— Task brief —
When you reach the line in the listing below that contains "wrist: (541, 591)", begin returning lines exactly as written, and stop after the line that contains "pinky tip: (515, 529)". Return no other lines.

— Raw data —

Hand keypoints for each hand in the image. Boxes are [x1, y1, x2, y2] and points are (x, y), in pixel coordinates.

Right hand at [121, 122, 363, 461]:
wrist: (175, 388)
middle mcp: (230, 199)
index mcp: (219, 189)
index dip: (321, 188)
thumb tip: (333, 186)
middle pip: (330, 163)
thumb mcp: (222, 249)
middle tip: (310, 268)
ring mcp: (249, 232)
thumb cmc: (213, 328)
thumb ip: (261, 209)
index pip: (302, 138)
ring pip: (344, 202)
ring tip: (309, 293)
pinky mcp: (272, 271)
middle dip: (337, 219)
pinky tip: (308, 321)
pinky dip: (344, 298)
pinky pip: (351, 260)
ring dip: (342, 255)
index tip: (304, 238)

---

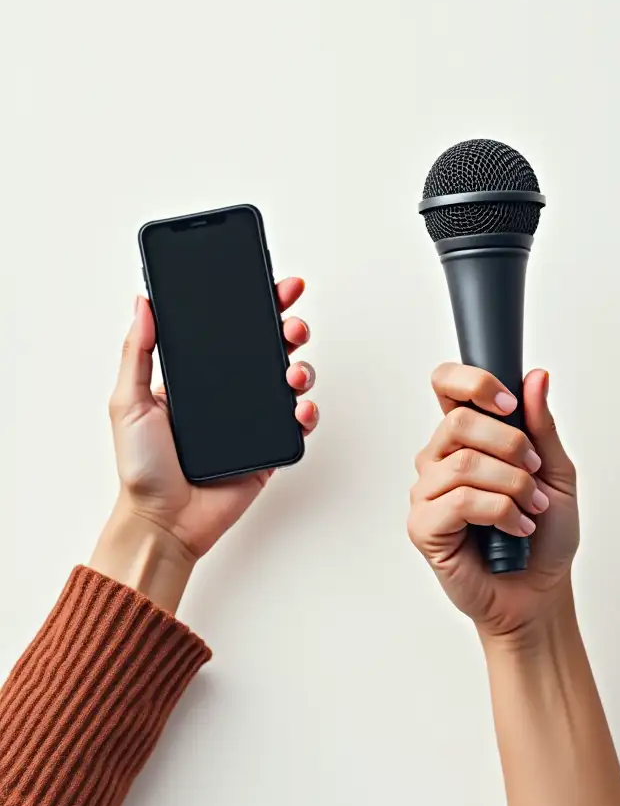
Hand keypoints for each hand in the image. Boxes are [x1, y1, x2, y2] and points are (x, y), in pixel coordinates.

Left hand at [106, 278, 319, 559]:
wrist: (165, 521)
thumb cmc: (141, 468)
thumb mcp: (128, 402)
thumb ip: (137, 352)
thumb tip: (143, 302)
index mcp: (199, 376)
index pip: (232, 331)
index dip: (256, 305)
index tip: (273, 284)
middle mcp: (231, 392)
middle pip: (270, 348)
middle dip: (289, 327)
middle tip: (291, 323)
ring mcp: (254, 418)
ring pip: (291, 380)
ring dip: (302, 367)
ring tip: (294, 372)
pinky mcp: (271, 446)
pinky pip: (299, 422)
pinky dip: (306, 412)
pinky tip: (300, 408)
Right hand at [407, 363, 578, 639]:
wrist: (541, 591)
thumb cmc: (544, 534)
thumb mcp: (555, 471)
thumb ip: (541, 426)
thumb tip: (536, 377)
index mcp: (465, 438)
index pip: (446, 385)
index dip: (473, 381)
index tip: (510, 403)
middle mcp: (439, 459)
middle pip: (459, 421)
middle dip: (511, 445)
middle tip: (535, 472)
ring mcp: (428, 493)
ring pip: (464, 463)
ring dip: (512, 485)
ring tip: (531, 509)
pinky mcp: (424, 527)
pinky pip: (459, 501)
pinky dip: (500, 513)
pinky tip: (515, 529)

— Solution to this task —
wrist: (541, 591)
thumb cmc: (544, 534)
thumb mcp: (555, 471)
thumb ip: (541, 426)
thumb tip: (536, 377)
index mcp: (465, 438)
index pip: (446, 385)
index dip: (473, 381)
index tip: (510, 403)
middle mcp: (439, 459)
middle pip: (459, 421)
middle dip: (511, 445)
middle tip: (535, 472)
ring mcp: (428, 493)
ring pip: (464, 463)
ring dip: (512, 485)
ring tip: (531, 509)
pinky mcp: (424, 527)
pinky pip: (459, 501)
pinky dip: (500, 513)
pinky tip: (515, 529)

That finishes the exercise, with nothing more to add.